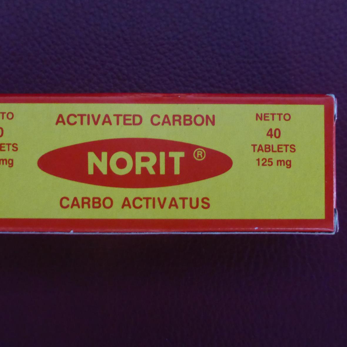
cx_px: 146
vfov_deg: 35.4
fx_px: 544
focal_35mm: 48
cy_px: 175
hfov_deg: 35.3
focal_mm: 6.9
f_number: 3.9
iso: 1000
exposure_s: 1/4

▸ **Task requirements**
Output only the lines from the one that contains "vfov_deg: 35.4" through the last line of the data above, each restated exactly.

▸ **Answer to this problem**
vfov_deg: 35.4
fx_px: 544
focal_35mm: 48
cy_px: 175
hfov_deg: 35.3
focal_mm: 6.9
f_number: 3.9
iso: 1000
exposure_s: 1/4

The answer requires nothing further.